Special missions of the statutory auditor

An interim dividend is different from a distribution of past reserves by the shareholders' meeting and may be distributed by the board of directors based on the current year profits and upon the condition that the articles of association (bylaws) empower them to do so.

The Companies Code provides specific procedures to be followed in case of public limited liability companies, private limited liability companies or cooperative limited liability companies.

The only profit available for distribution is the profit of the current financial year, decreased by any losses brought forward or increased by the profits brought forward, without drawing on any the statutory or legal reserves and taking into account the reserves that need to be set up according to bylaws or legal requirements, if any.

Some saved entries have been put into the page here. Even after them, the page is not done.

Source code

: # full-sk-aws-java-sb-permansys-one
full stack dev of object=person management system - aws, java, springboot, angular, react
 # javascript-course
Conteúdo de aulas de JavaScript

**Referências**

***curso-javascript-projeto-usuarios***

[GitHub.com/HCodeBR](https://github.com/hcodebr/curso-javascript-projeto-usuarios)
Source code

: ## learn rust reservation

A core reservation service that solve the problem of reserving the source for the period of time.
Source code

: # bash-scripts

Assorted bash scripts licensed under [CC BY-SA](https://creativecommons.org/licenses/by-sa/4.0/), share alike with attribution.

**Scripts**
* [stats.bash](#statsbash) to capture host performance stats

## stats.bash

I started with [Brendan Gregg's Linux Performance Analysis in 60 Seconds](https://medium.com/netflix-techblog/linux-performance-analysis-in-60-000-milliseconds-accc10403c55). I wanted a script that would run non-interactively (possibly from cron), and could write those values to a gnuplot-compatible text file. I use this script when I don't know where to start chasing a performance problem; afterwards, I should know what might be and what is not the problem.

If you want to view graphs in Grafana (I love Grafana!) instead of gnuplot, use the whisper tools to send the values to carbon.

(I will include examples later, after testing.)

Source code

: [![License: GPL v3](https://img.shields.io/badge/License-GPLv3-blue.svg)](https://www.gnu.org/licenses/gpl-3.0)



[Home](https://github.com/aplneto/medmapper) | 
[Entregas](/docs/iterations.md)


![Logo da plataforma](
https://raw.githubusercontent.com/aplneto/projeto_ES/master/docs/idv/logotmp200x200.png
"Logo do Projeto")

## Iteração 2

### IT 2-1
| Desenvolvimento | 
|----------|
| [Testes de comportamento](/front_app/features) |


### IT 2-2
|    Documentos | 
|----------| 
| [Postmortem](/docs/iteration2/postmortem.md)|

The board of directors needs to prepare a report and a statement of assets and liabilities, which has to be reviewed by the statutory auditor. As prescribed by the IBR / IRE, this appointment represents a limited review and not an audit. The auditor will not express an opinion on the fair view of the equity, the financial position and the results of the company.

The decision of the board may not be taken later than 2 months after the date of the statement of assets and liabilities referred to above.

Furthermore, no distribution may be decided earlier than:

  • 6 months after the closing date of the previous financial year
  • The approval of the annual accounts of the previous financial year by the general meeting of shareholders
  • For a second interim dividend in the year, not earlier than 3 months after the first interim dividend.

If the interim dividend distributed is higher than the amount of the dividend subsequently decided by the shareholders' meeting for that financial year, the difference is considered as an advance on the dividend of the succeeding periods.